**TASK GOAL:** Give every entry below again, exactly as written, and skip the images.

**RECORDED DATA:**

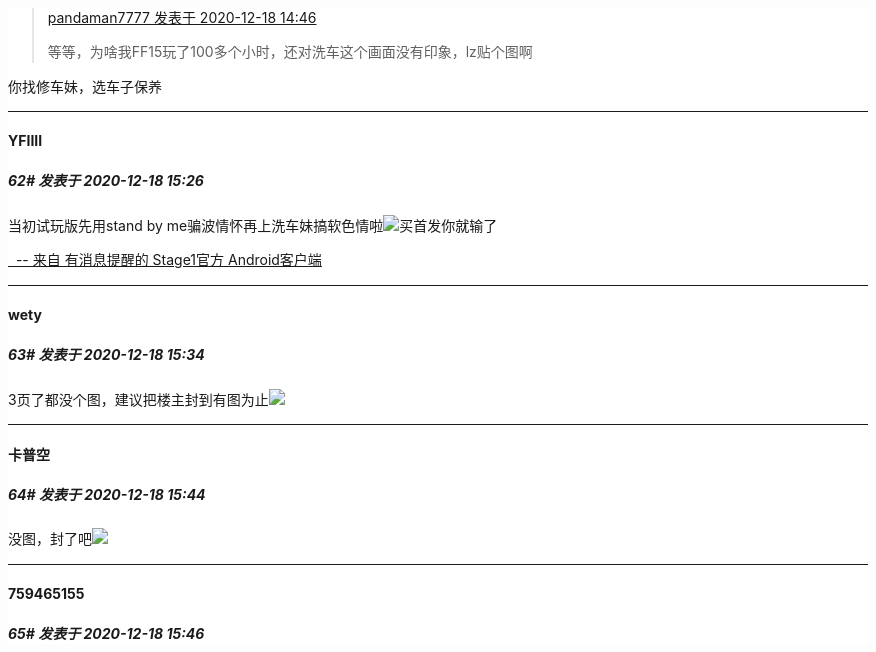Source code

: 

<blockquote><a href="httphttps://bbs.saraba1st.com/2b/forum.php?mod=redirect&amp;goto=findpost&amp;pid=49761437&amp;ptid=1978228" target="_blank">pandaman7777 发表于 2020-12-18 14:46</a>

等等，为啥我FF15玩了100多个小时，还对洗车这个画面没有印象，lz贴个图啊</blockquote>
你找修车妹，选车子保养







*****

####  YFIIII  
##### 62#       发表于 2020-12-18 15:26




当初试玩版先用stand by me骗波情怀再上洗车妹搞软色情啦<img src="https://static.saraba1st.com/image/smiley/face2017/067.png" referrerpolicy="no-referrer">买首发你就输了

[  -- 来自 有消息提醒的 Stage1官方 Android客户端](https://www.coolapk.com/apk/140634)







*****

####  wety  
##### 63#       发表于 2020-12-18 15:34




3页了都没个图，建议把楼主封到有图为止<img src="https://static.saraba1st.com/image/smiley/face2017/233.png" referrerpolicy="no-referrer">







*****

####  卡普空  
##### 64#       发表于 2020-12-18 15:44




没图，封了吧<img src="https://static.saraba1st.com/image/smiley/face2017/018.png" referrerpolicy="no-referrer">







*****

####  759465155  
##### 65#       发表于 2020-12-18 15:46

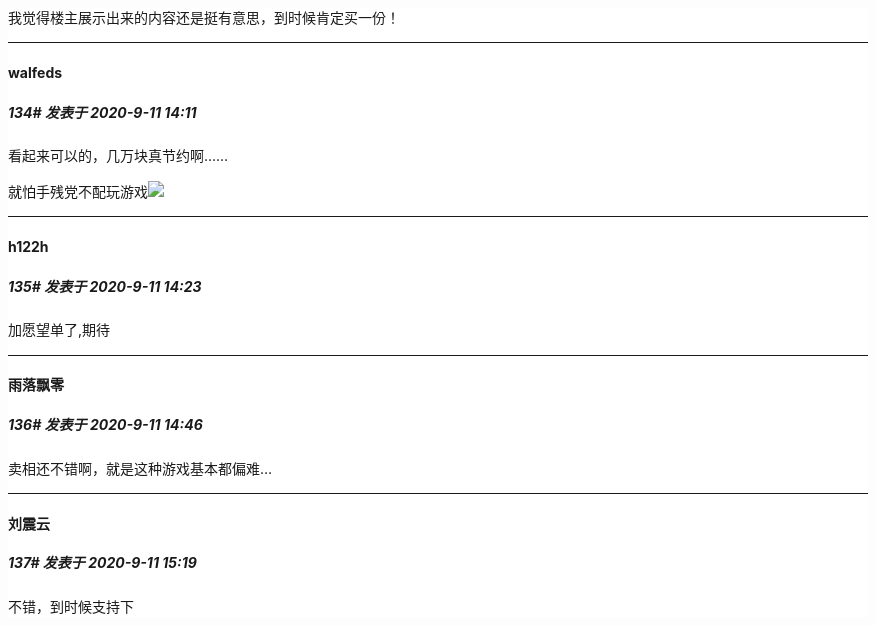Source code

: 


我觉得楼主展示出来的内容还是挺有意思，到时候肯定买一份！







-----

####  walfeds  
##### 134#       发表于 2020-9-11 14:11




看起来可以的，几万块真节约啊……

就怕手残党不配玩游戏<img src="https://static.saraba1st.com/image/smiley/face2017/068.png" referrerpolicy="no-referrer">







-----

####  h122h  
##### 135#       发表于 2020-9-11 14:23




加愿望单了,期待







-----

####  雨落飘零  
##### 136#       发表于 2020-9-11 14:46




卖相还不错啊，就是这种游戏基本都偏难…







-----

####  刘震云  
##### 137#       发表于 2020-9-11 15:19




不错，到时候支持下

**YOUR RESPONSE:**
Source code

: 

<blockquote><a href="httphttps://bbs.saraba1st.com/2b/forum.php?mod=redirect&amp;goto=findpost&amp;pid=49761437&amp;ptid=1978228" target="_blank">pandaman7777 发表于 2020-12-18 14:46</a>

等等，为啥我FF15玩了100多个小时，还对洗车这个画面没有印象，lz贴个图啊</blockquote>
你找修车妹，选车子保养







*****

####  YFIIII  
##### 62#       发表于 2020-12-18 15:26




当初试玩版先用stand by me骗波情怀再上洗车妹搞软色情啦<img src="https://static.saraba1st.com/image/smiley/face2017/067.png" referrerpolicy="no-referrer">买首发你就输了

[  -- 来自 有消息提醒的 Stage1官方 Android客户端](https://www.coolapk.com/apk/140634)







*****

####  wety  
##### 63#       发表于 2020-12-18 15:34




3页了都没个图，建议把楼主封到有图为止<img src="https://static.saraba1st.com/image/smiley/face2017/233.png" referrerpolicy="no-referrer">







*****

####  卡普空  
##### 64#       发表于 2020-12-18 15:44




没图，封了吧<img src="https://static.saraba1st.com/image/smiley/face2017/018.png" referrerpolicy="no-referrer">







*****

####  759465155  
##### 65#       发表于 2020-12-18 15:46

Source code

: 


我觉得楼主展示出来的内容还是挺有意思，到时候肯定买一份！







-----

####  walfeds  
##### 134#       发表于 2020-9-11 14:11




看起来可以的，几万块真节约啊……

就怕手残党不配玩游戏<img src="https://static.saraba1st.com/image/smiley/face2017/068.png" referrerpolicy="no-referrer">







-----

####  h122h  
##### 135#       发表于 2020-9-11 14:23




加愿望单了,期待







-----

####  雨落飘零  
##### 136#       发表于 2020-9-11 14:46




卖相还不错啊，就是这种游戏基本都偏难…







-----

####  刘震云  
##### 137#       发表于 2020-9-11 15:19




不错，到时候支持下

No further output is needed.